• **WORK TO COMPLETE**
Below is a set of records; reproduce them exactly without their pictures.

• **EXTRACTED RECORDS**
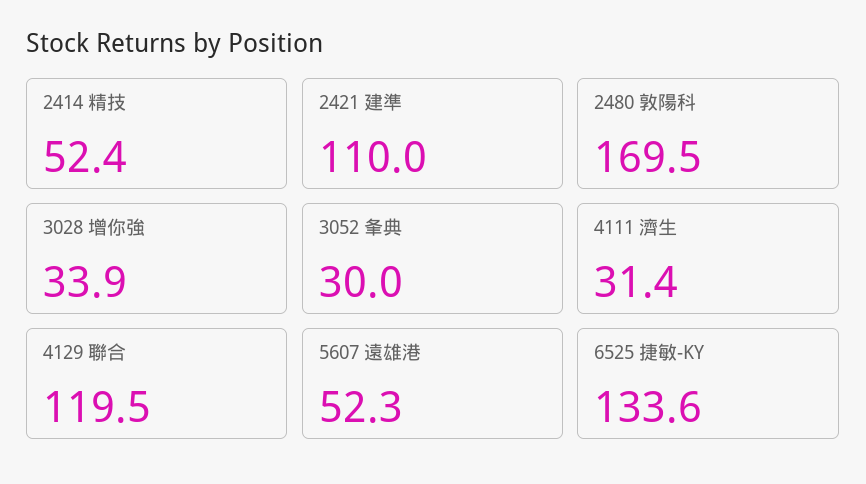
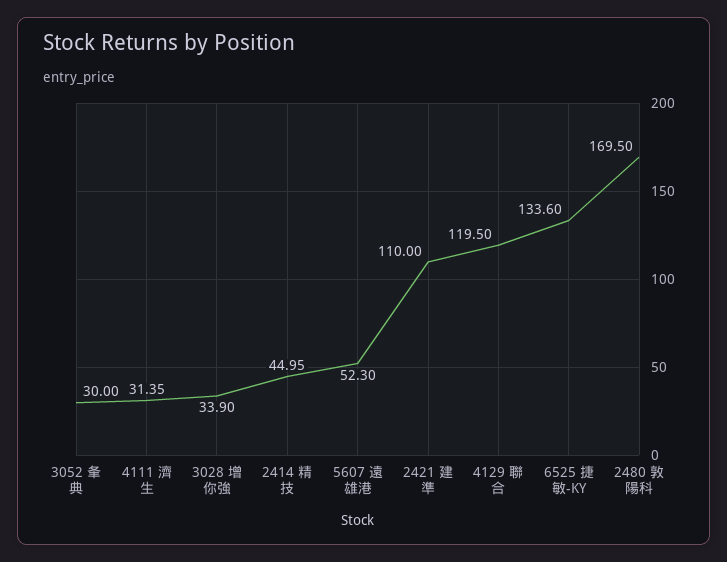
  {
-   "2414 精技": 52.4,
+   "2414 精技": 44.95,
    "2421 建準": 110,
    "2480 敦陽科": 169.5,
    "3028 增你強": 33.9,
    "3052 夆典": 30,
    "4111 濟生": 31.35,
    "4129 聯合": 119.5,
    "5607 遠雄港": 52.3,
    "6525 捷敏-KY": 133.6
  }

• **RESPONSE BELOW**
  {
-   "2414 精技": 52.4,
+   "2414 精技": 44.95,
    "2421 建準": 110,
    "2480 敦陽科": 169.5,
    "3028 增你強": 33.9,
    "3052 夆典": 30,
    "4111 濟生": 31.35,
    "4129 聯合": 119.5,
    "5607 遠雄港": 52.3,
    "6525 捷敏-KY": 133.6
  }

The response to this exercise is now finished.